A OMC em xeque
Relevância da Organização Mundial do Comércio entra em questão para que seja possível reorganizar e dar sustentabilidade à economia global

Diante da desordem lançada pelo tarifaço dos Estados Unidos, em suspensão após as respostas da China na mesma moeda – ou seja, sobretaxas de volta aos norte-americanos – o mundo se volta para os mecanismos institucionais criados para conferir estabilidade ao sistema econômico. E evitar turbulências que afetem não apenas a economia, mas a política e a própria democracia. É aí que os olhares do planeta buscam, neste momento, a Organização Mundial do Comércio (OMC). A entidade pode estar em xeque por causa dos humores – ou maquiavelismo – de Donald Trump: espera-se da OMC e dos países que depositam nela confiança e recursos, alguma ação protetiva, para que o incendiário da Casa Branca não alastre o fogo da discórdia na praça global, deixando cinzas em diversos mercados, mesmo que beneficiando indiretamente outros.
Se o presidente dos EUA não tem freios que reafirmem os valores democráticos em seu próprio país, a partir do Capitólio ou da Suprema Corte, o resto do mundo precisa aprimorar suas defesas institucionais.

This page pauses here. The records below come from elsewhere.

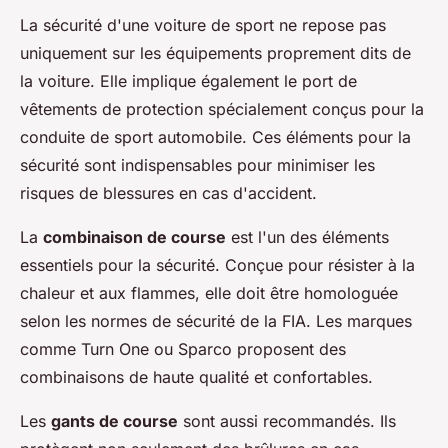
La sécurité d'une voiture de sport ne repose pas
uniquement sur les équipements proprement dits de
la voiture. Elle implique également le port de
vêtements de protection spécialement conçus pour la
conduite de sport automobile. Ces éléments pour la
sécurité sont indispensables pour minimiser les
risques de blessures en cas d'accident.
La
combinaison de course
est l'un des éléments
essentiels pour la sécurité. Conçue pour résister à la
chaleur et aux flammes, elle doit être homologuée
selon les normes de sécurité de la FIA. Les marques
comme Turn One ou Sparco proposent des
combinaisons de haute qualité et confortables.
Les
gants de course
sont aussi recommandés. Ils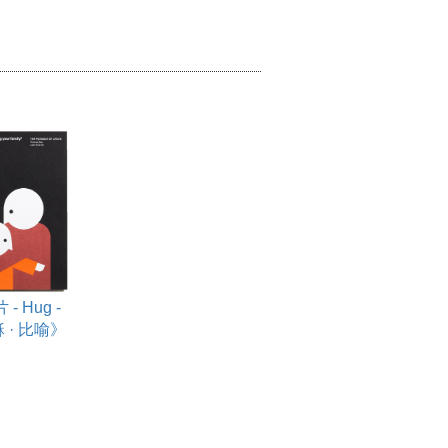
- Hug -
 · 比喻》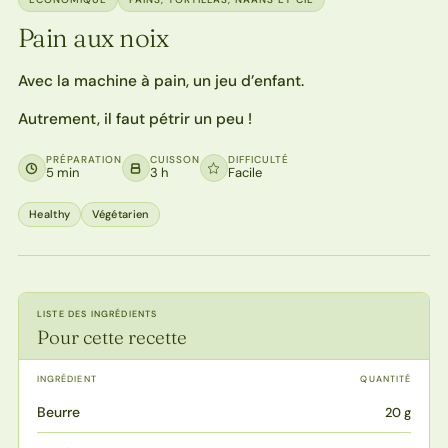
Pain aux noix
Avec la machine à pain, un jeu d’enfant.
Autrement, il faut pétrir un peu !
PRÉPARATION
CUISSON
DIFFICULTÉ
5 min
3 h
Facile
Healthy
Végétarien
LISTE DES INGRÉDIENTS
Pour cette recette
INGRÉDIENT
QUANTITÉ
Beurre
20 g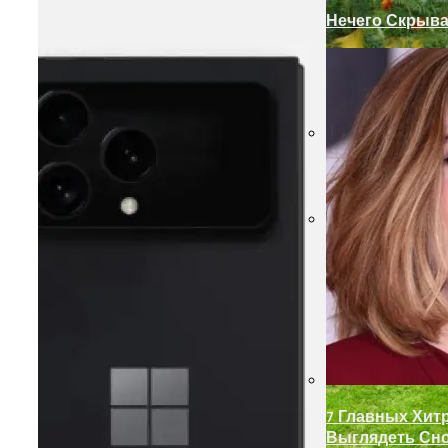
Нечего Скрыва
Замки С Ручко
Декор Для Уча
7 Главных Хит
Выглядеть Сн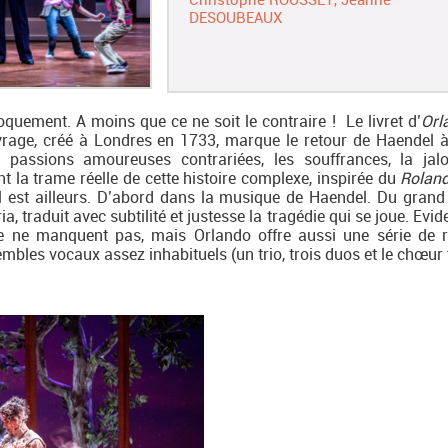
DESOUBEAUX
oquement. A moins que ce ne soit le contraire ! Le livret d’
Orl
ouvrage, créé à Londres en 1733, marque le retour de Haendel à
passions amoureuses contrariées, les souffrances, la jalo
nt la trame réelle de cette histoire complexe, inspirée du
Roland
iel est ailleurs. D’abord dans la musique de Haendel. Du grand 
a, traduit avec subtilité et justesse la tragédie qui se joue. Ev
ie ne manquent pas, mais Orlando offre aussi une série de ré
es vocaux assez inhabituels (un trio, trois duos et le chœur f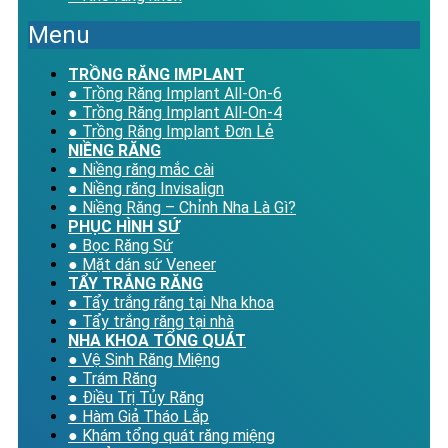
Menu
TRỒNG RĂNG IMPLANT
● Trồng Răng Implant All-On-6
● Trồng Răng Implant All-On-4
● Trồng Răng Implant Đơn Lẻ
NIỀNG RĂNG
● Niềng răng mắc cài
● Niềng răng Invisalign
● Niềng Răng – Chỉnh Nha Là Gì?
PHỤC HÌNH SỨ
● Bọc Răng Sứ
● Mặt dán sứ Veneer
TẨY TRẮNG RĂNG
● Tẩy trắng răng tại Nha khoa
● Tẩy trắng răng tại nhà
NHA KHOA TỔNG QUÁT
● Vệ Sinh Răng Miệng
● Trám Răng
● Điều Trị Tủy Răng
● Hàm Giả Tháo Lắp
● Khám tổng quát răng miệng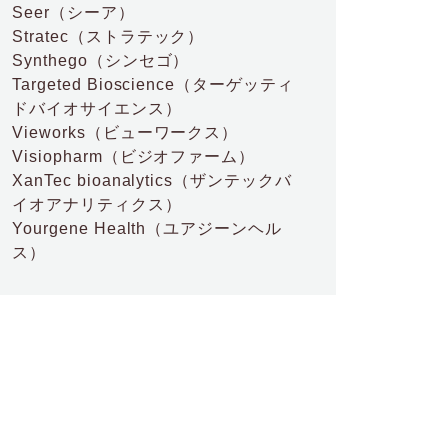
Seer
（シーア）
Stratec
（ストラテック）
Synthego
（シンセゴ）
Targeted Bioscience
（ターゲッティ
ドバイオサイエンス）
Vieworks
（ビューワークス）
Visiopharm
（ビジオファーム）
XanTec bioanalytics
（ザンテックバ
イオアナリティクス）
Yourgene Health
（ユアジーンヘル
ス）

Nem a China, nem a Rússia, outras potências econômicas, dirigidas por governos não democráticos, jamais ameaçaram tanto a economia global quanto o tarifaço de Trump de agora. Se recuperar a capacidade de manter a previsibilidade em meio a dias de tensão e gangorra nas bolsas, a OMC pode cumprir o papel de local de diálogo, reduzindo conflitos. E mais: protegendo as nações em desenvolvimento, estimulando a transparência nas relações e barrando excessos regulatórios que ultrapassam os limites da democracia.
Nesse aspecto, a OMC ficaria bandeiras de confiabilidade num território tumultuado, amortecendo os ânimos e prevenindo o escalonamento da instabilidade econômica em crise política – com o agravante das maiores potências comerciais em franca disputa. A cooperação entre os países parece dividir a economia da política, quando o pragmatismo não faz questão de enxergar problemas na relação comercial de países democráticos com as ditaduras – ao menos parcialmente. Mas é de uma conjuntura econômica tumultuada que podem surgir conflitos maiores, gerados ou ampliados por disputas comerciais.
Trinta anos após sua fundação, a OMC pede uma reforma que alargue seus instrumentos de regulação, para inibir a ação de políticas deletérias das relações internacionais. Conquistar o consenso de 166 países – o tamanho da Organização Mundial do Comércio – não é fácil, mas é imperativo traçar um rumo de reestruturação, em decorrência dos drones tarifários atirados da Casa Branca para todos os lados. Apesar de não basear a gestão em alicerces democráticos, até a China assinou um manifesto em defesa da OMC, ao lado de países como o Reino Unido e o Canadá, em defesa de um sistema de comércio “livre, justo e baseado em regras”. A detonação das regras em nome de uma reciprocidade genérica, e de uma liberdade para dentro que afronta os direitos de expressão dos cidadãos norte-americanos, tornam Donald Trump, apenas em início de mandato, na maior preocupação que o capitalismo já teve – como um mal autodestrutivo nascido das entranhas da globalização.